◆ **Supplied material**:
______

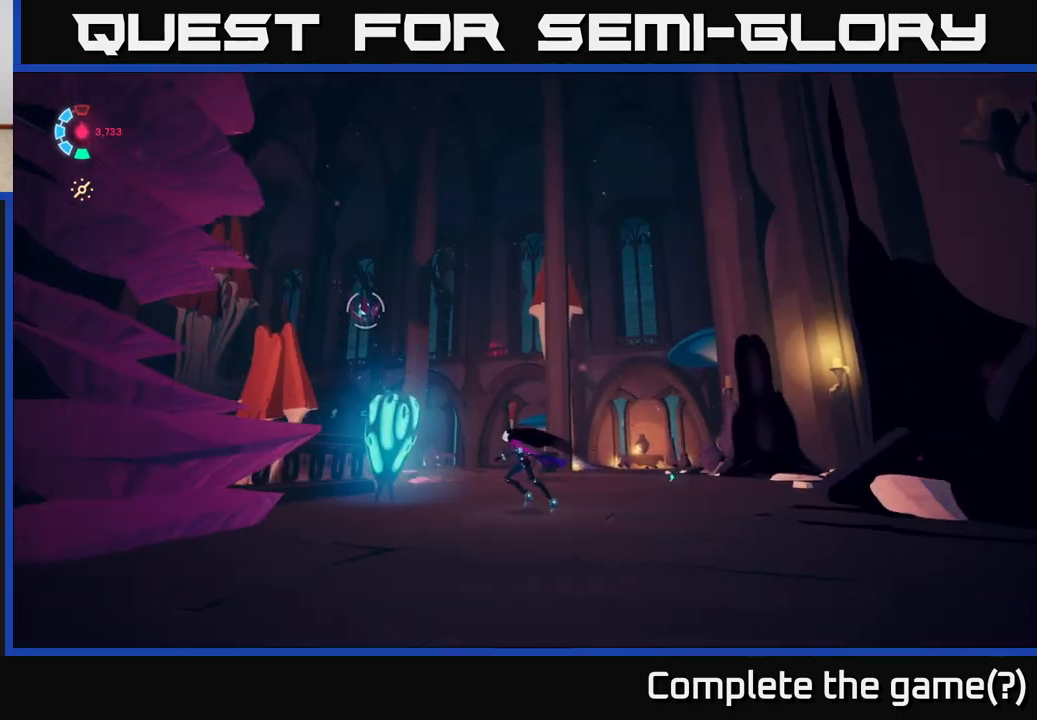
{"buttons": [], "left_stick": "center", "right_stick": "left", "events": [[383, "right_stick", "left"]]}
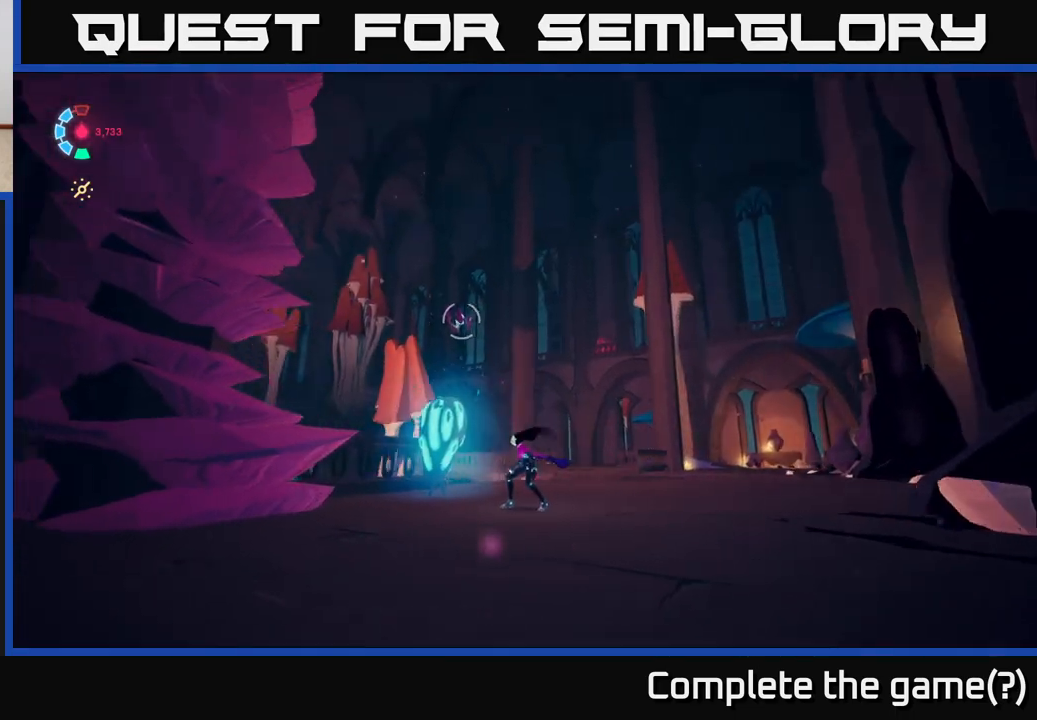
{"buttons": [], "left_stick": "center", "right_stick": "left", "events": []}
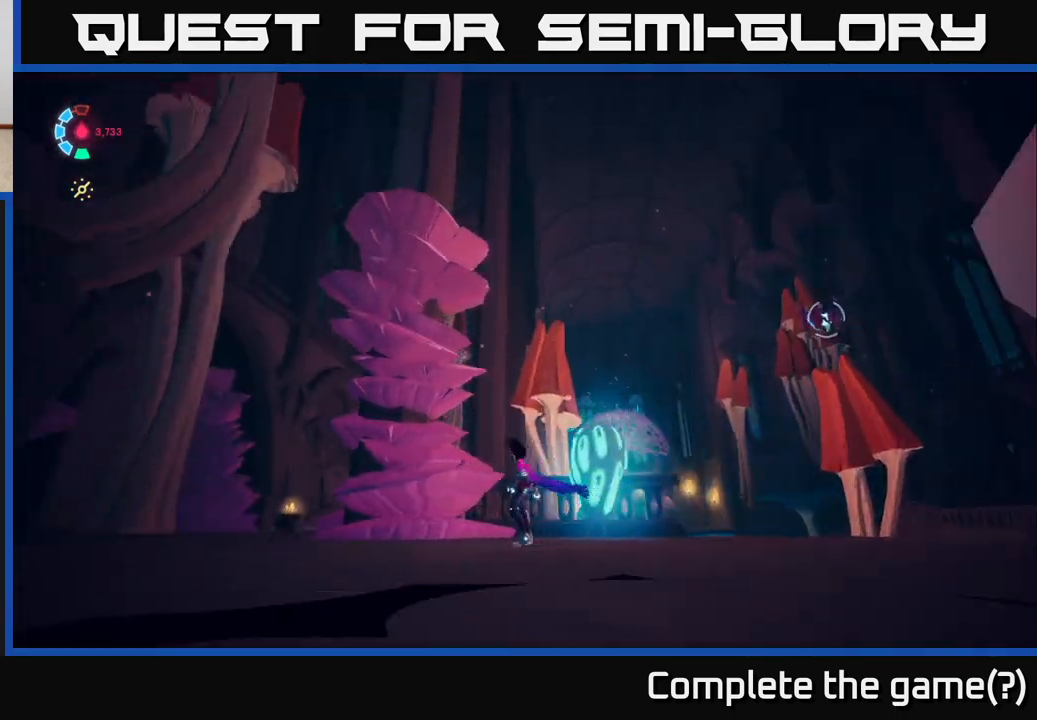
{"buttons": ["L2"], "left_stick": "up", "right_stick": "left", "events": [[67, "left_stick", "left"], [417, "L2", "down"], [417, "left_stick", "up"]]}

______

Transcribe everything above exactly. Do not include the pictures.

{"buttons": [], "left_stick": "center", "right_stick": "left", "events": [[383, "right_stick", "left"]]}
{"buttons": [], "left_stick": "center", "right_stick": "left", "events": []}
{"buttons": ["L2"], "left_stick": "up", "right_stick": "left", "events": [[67, "left_stick", "left"], [417, "L2", "down"], [417, "left_stick", "up"]]}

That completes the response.